Acoltati in commissione Giustizia alla Camera, il presidente e il segretario del sindacato delle toghe ribadiscono le preoccupazioni sullo schema di decreto legislativo approvato ad agosto: "È un irrigidimento eccessivo riferirsi solo a un comunicato ufficiale. La procedura delineata potrebbe attivare una serie di sub procedimenti con istanze, provvedimenti, opposizioni in camera di consiglio che rallenterebbero la macchina della giustizia"
Limitare la comunicazione di pm e forze dell’ordine alle conferenze stampa e solo in casi di “rilevante interesse pubblico”, è un'”ingessatura eccessiva“, una “formalizzazione che può essere lesiva del bisogno di una corretta informazione“. Ma non solo. Significa “rallentare la macchina della giustizia in un momento in cui è più che mai avvertito l’impegno a velocizzarla”. Lo ha ribadito l’Associazione nazionale magistrati, con il presidente, Giuseppe Santalucia, eil segretario, Salvatore Casciaro, ascoltati in commissione Giustizia alla Camera nel corso dell’esame dello schema di decreto legislativo che vorrebbe recepire le disposizioni della direttiva Ue 343/2016 sul “rafforzamento di alcuni aspetti della presunzione di innocenza“, varato dal Consiglio dei ministri all’inizio di agosto. Un provvedimento che proibisce agli inquirenti di fornire notizie sui procedimenti in corso al di fuori di cornici formali quali, appunto, conferenze e comunicati stampa, e solo in casi eccezionali. Di più: si impone a chi comunica di non “indicare pubblicamente come colpevole la persona sottoposta a indagini o l’imputato fino a quando la colpevolezza non è stata accertata”, una norma assai vaga la cui violazione essere impugnata in giudizio, portando a pubbliche rettifiche o richieste di risarcimento danni.
“Ferma l’esigenza di effettività del principio della presunzione di innocenza nel processo penale, la procedura delineata potrebbe attivare una serie di sub procedimenti con istanze, provvedimenti, opposizioni in camera di consiglio che rallenterebbero la macchina della giustizia in un momento in cui è più che mai avvertito l’impegno a velocizzarla”, ha osservato Casciaro, evidenziando che “forse basterebbe, nel civile come nel penale, la previsione di uno strumento di rettifica mutuato dalla procedura di correzione dell’errore materiale, più agile e snella”. Per Santalucia “si è voluto irrigidire, attraverso l’esclusivo riferimento ai comunicati ufficiali e alle conferenze stampa, il rapporto tra procuratori e stampa. In questo ambito bisogna tenere presente l’esercizio dell’alta prerogativa di informazione che la stampa esercita anche sul procedimento, nei limiti consentiti. È un irrigidimento eccessivo riferirsi solo a un comunicato ufficiale, impedendo che un procuratore possa rendere dichiarazioni a un giornalista fuori da una conferenza stampa preventivamente organizzata. E mi chiedo perché questo riguarda solo i pm e non anche i giudici“, aggiunge. “Mi rendo conto della necessità di richiamare l’attenzione soprattutto della magistratura inquirente alla sobrietà nei rapporti con la stampa, ma – avverte – il rischio è che un’eccessiva formalizzazione dei canali informativi possa rivelarsi lesiva di una corretta informazione”.
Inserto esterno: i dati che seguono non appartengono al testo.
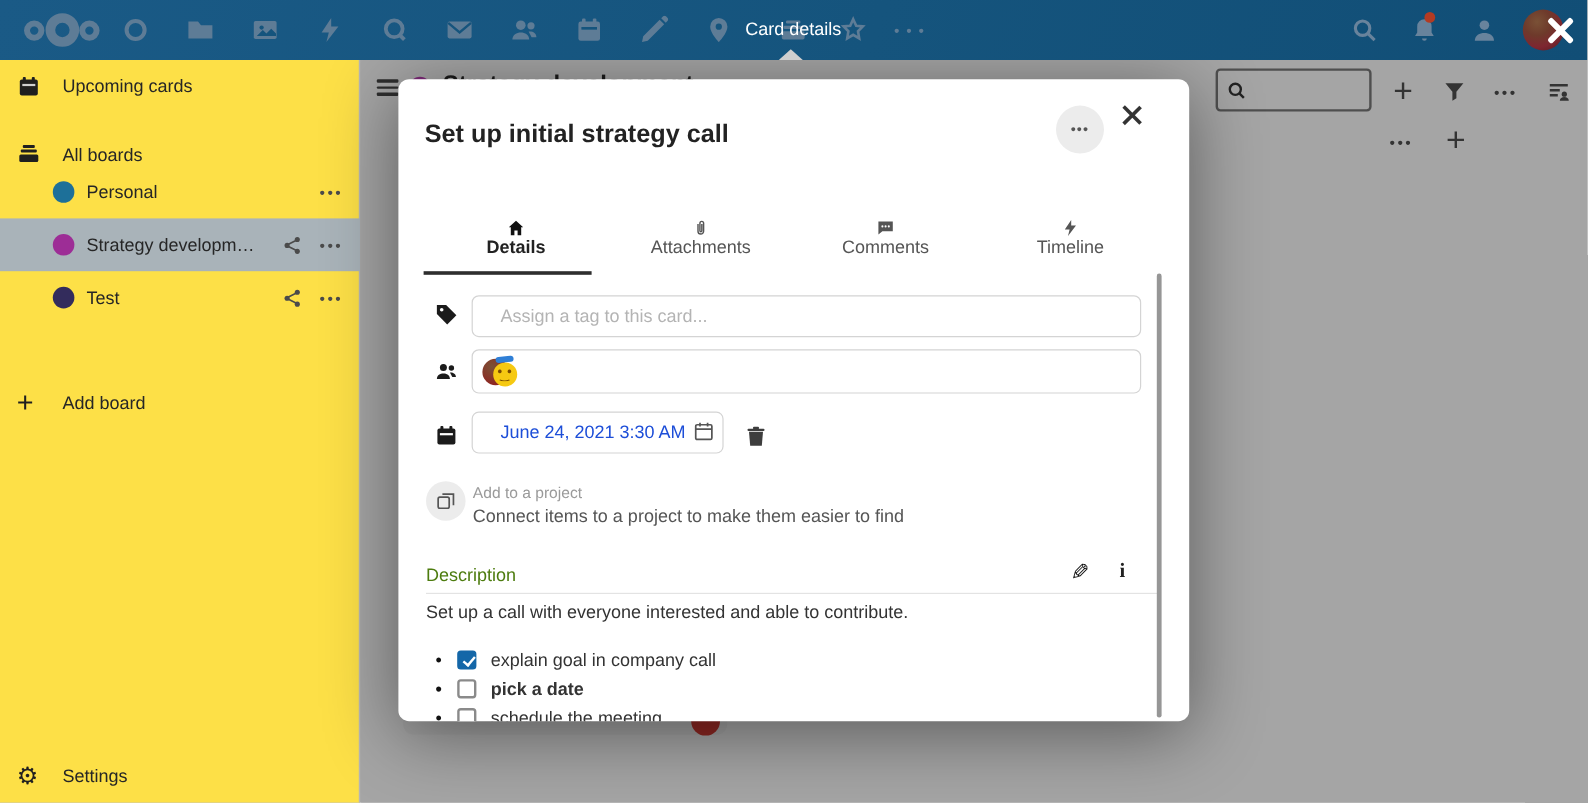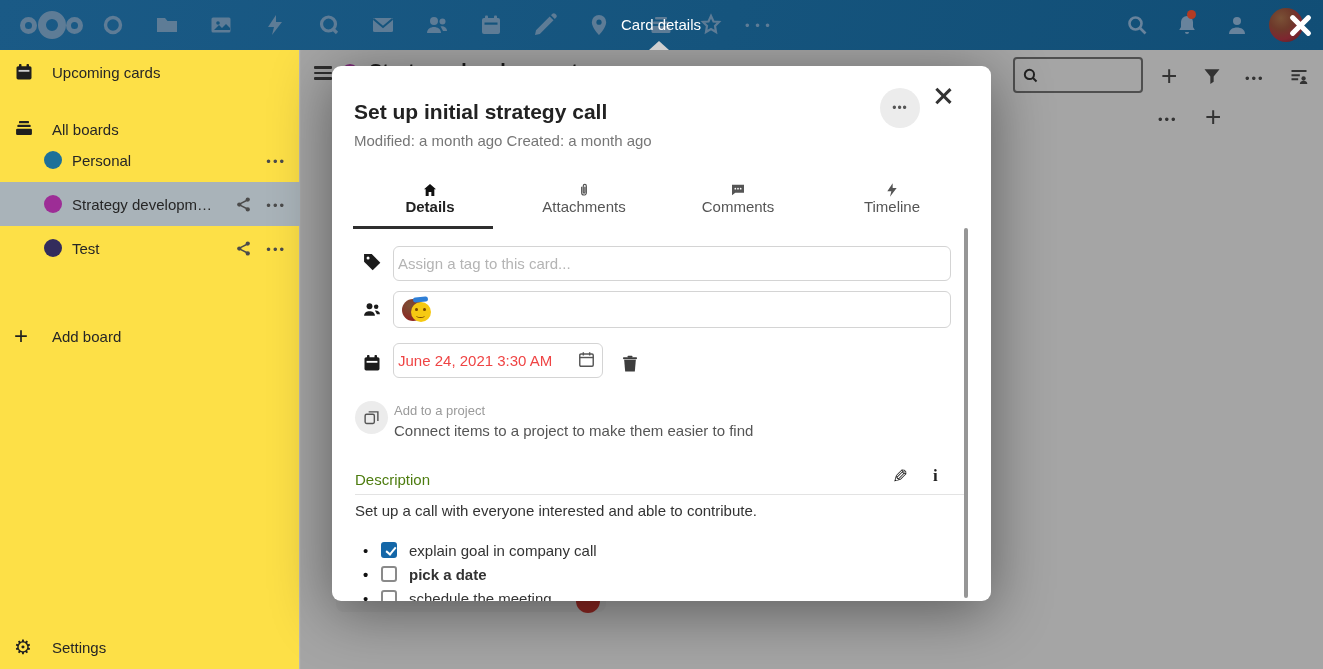--- a/index.html
+++ b/index.html
@@ -78,21 +78,21 @@
   .tab { width:154px; text-align:center; position:relative; color:#555; font-size:15px; }
   .tab .tico { height:26px; display:flex; align-items:flex-end; justify-content:center; color:#555; }
   .tab .tico svg { width:16px; height:16px; }
   .tab.active { color:#222; font-weight:bold; }
   .tab.active .tico { color:#111; }
   .tab.active::after { content:""; position:absolute; left:0; bottom:-3px; width:140px; height:3px; background:#2e2e2e; }
 
   .f-ico { position:absolute; width:20px; height:20px; color:#1b1b1b; }
   .f-ico svg { width:20px; height:20px; display:block; }
   .m-input { position:absolute; border:1.5px solid #d4d4d4; border-radius:6px; background:#fff; font-size:15px;
-             color:#ef4444; padding:0 4px; font-family:"Liberation Sans",sans-serif; }
+             color:#1d4ed8; padding:0 23px; font-family:"Liberation Sans",sans-serif; }
   .m-input::placeholder { color:#b4b4b4; }
   .assign-box { position:absolute; left:61px; top:225px; width:558px; height:37px; border:1.5px solid #d4d4d4; border-radius:6px; }
   .asg { position:absolute; left:8px; top:3px; width:30px; height:30px; }
   .asg .photo { position:absolute; left:0; top:4px; width:22px; height:22px; border-radius:50%;
                 background:radial-gradient(circle at 35% 30%,#7a5136,#8e2722 70%); }
   .asg .face { position:absolute; left:9px; top:7px; width:20px; height:20px; border-radius:50%; background:#f6c912; }
   .asg .halo { position:absolute; left:11px; top:2px; width:15px; height:5px; border-radius:3px; background:#2f7fd6; transform:rotate(-6deg); }
   .asg .eye { position:absolute; top:13px; width:2.5px; height:3px; border-radius:50%; background:#7a4b00; }
   .asg .mouth { position:absolute; left:13px; top:17px; width:11px; height:6px; border:1.6px solid transparent;
                 border-bottom-color:#7a4b00; border-radius:50%; }
@@ -337,21 +337,20 @@
     <span class="tool tdots" style="left:857px; top:60px;"></span>
     <span class="tool tplus" style="left:904px; top:56px;"></span>
 
     <div class="card-stub">
       <span class="stub-avatar"></span>
     </div>
   </div>
 
   <div class="modal">
     <div class="m-title">Set up initial strategy call</div>
-    <div class="m-meta">Modified: a month ago Created: a month ago</div>
     <div class="m-menu"></div>
     <div class="m-close"></div>
 
     <div class="tabs">
       <div class="tab active">
         <div class="tico">
           <svg viewBox="0 0 24 24">
               <path fill="currentColor" d="M12 3 3 11h2.5v10H10v-6h4v6h4.5V11H21z"></path>
             </svg>
           </div>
“Nelle comunicazioni con la stampa – ricorda ancora il capo dell’Anm – si veicolano contenuti di atti che non siano segreti, mi pare dunque che il decreto legislativo si muova non in armonia con il testo del codice, perché l’esigenza di pubblicabilità risponde a un’esigenza di trasparenza. Ferma restando la necessità di tutelare i diritti delle persone”, aggiunge, “bisogna evitare che questa forma di indebita segretazione non vada a detrimento del bisogno di una corretta informazione”. Quanto poi alla possibilità dei procuratori di convocare conferenze stampa solo in casi di rilevanza pubblica, “si tratta di scelte demandate alla loro decisione e non ci sono forme di controllo“, evidenzia. Per quanto riguarda le sanzioni all’indicazione anticipata di colpevolezza, Santalucia suggerisce “invocare la correzione dell’errore materiale dell’atto senza la previsione di un meccanismo di accertamento camerale, un procedimento molto pesante. Sarebbe uno strumento eccessivo rispetto al fine: non è economico mettere in campo un meccanismo procedimentale così pesante”.